Systems biology of cancer: moving toward the integrative study of the metabolic alterations in cancer cells

Abstract

One of the main objectives in systems biology is to understand the biological mechanisms that give rise to the phenotype of a microorganism by using high-throughput technologies (HTs) and genome-scale mathematical modeling. The computational modeling of genome-scale metabolic reconstructions is one systemic and quantitative strategy for characterizing the metabolic phenotype associated with human diseases and potentially for designing drugs with optimal clinical effects. The purpose of this short review is to describe how computational modeling, including the specific case of constraint-based modeling, can be used to explore, characterize, and predict the metabolic capacities that distinguish the metabolic phenotype of cancer cell lines. As we show herein, this computational framework is far from a pure theoretical description, and to ensure proper biological interpretation, it is necessary to integrate high-throughput data and generate predictions for later experimental assessment. Hence, genome-scale modeling serves as a platform for the following: (1) the integration of data from HTs, (2) the assessment of how metabolic activity is related to phenotype in cancer cell lines, and (3) the design of new experiments to evaluate the outcomes of the in silico analysis. By combining the functions described above, we show that computational modeling is a useful methodology to construct an integrative, systemic, and quantitative scheme for understanding the metabolic profiles of cancer cell lines, a first step to determine the metabolic mechanism by which cancer cells maintain and support their malignant phenotype in human tissues.

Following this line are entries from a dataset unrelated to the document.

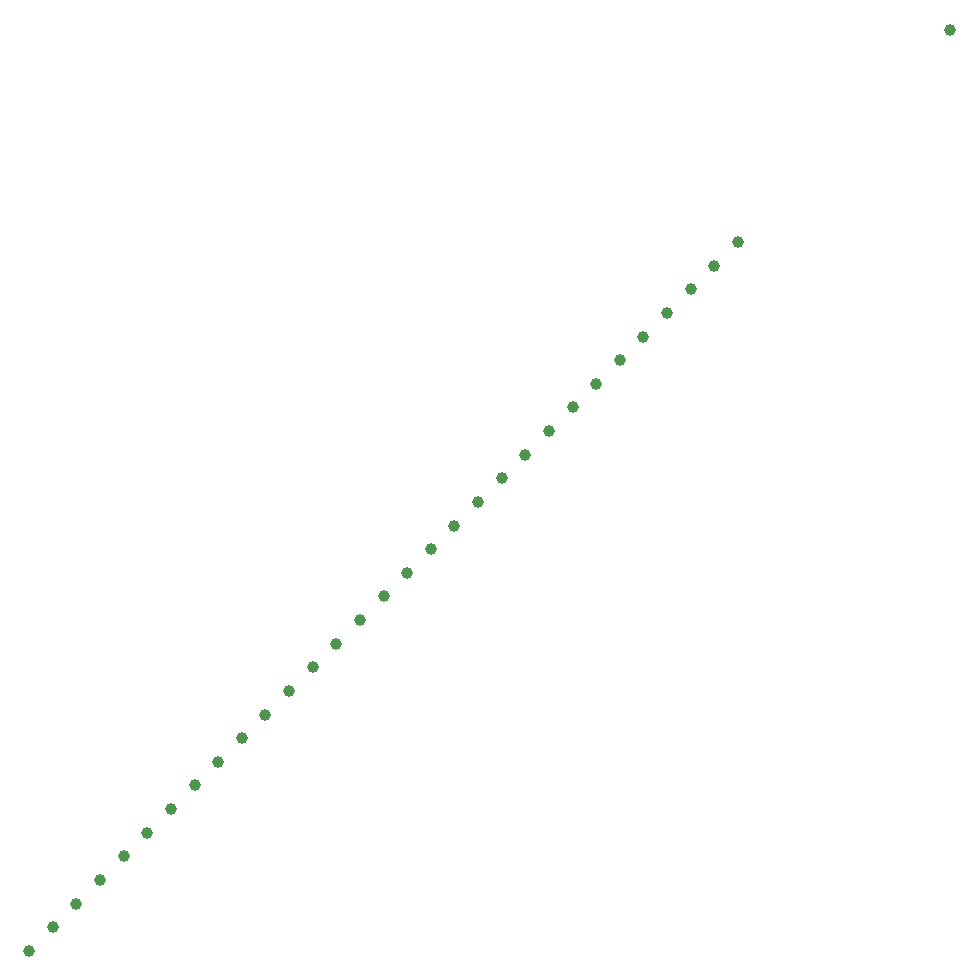
<source format=gbr>
G04 Examples for testing time performance of Gerber parsers*
%FSLAX26Y26*%
%MOMM*%
%ADD10C,1*%
%LPD*%
D10*
X0Y0D03*
X78000000Y78000000D03*
X2000000Y2000000D03*
X4000000Y4000000D03*
X6000000Y6000000D03*
X8000000Y8000000D03*
X10000000Y10000000D03*
X12000000Y12000000D03*
X14000000Y14000000D03*
X16000000Y16000000D03*
X18000000Y18000000D03*
X20000000Y20000000D03*
X22000000Y22000000D03*
X24000000Y24000000D03*
X26000000Y26000000D03*
X28000000Y28000000D03*
X30000000Y30000000D03*
X32000000Y32000000D03*
X34000000Y34000000D03*
X36000000Y36000000D03*
X38000000Y38000000D03*
X40000000Y40000000D03*
X42000000Y42000000D03*
X44000000Y44000000D03*
X46000000Y46000000D03*
X48000000Y48000000D03*
X50000000Y50000000D03*
X52000000Y52000000D03*
X54000000Y54000000D03*
X56000000Y56000000D03*
X58000000Y58000000D03*
X60000000Y60000000D03*
M02*

</source>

Keywords: cancer metabolic phenotype; computational modeling of metabolism; constraint-based modeling; genome scale metabolic reconstruction; high throughput biology.

Figure 1

Scheme of Flux Balance Analysis (FBA). First is the definition of the network, HT data is used to complete different levels of information (either in the network, concentration, or fluxes), the network get represented in an stoichiometric matrix. Given the fluxes, the concentration of each metabolite and the stoichiometric matrix the steady state is found.

Figure 2

Central metabolism in cancer cell lines. LAC represents lactate, G6P represents glucose-6phosphate, F6P represents fructose 6 phosphate, FDP represents fructose 1,6 biphospate, G3P represents glyceraldehydes 3 phosphate, 13DPG represents 1,3 biphosoglycerate, 3PG represent 3 phosphoglycerate, 2PG represents 2-phopho glycerate, PEP represents phosphenol pyruvate, PYR represents pyruvate, 6PGCL represents 6-phosphoglucono-δ-lactone, 6PGC represents 6-phosphogluconate, RU5Prepresents ribulose 5-phosphate, R5P represents Ribose 5 phosphate, X5P represents Xylulose 5 phosphate, S7P represents sedoheptulose 7-phosphate, E4P represents erythrose 4-phosphate, OAA represents oxaloacetate, SUC-COA represents succinyl-CoA, ACCOA represents acetyl CoA.

Figure 3

Analysis with constraint-based modeling. (A) Having reconstructed the metabolic network, in silico gene deletion allows to identify the phenotype behavior in cancer cell lines. In this case, phenotype is defined in terms of biomass production. Three effects can occur in this situation: (1) genes whose activity is dispensable, (2) genes whose expression reduce the biomass, and (3) genes whose activity is essential to biomass production. Based on in silico analysis, we conclude that lactate dehydrogenase (LDH) has a pivotal metabolic control on cancer cell growth (Resendis-Antonio et al., 2010). Supporting this finding, panel (B) shows the effects that variations on the enzymatic activity of LDH have on some enzymes participating in glycolysis, TCA cycle and pentose phosphate. As the figure shows according the metabolic activity of LDH decrease, we note a reduced activity on all the enzymes integrating these pathways. Regions in red and blue represent a higher (H) and lower (L) metabolic flux activity, respectively. (C) Phenotype phase plane considering the activity of pyruvate dehydrogenase (PDH) and glucose uptake rate.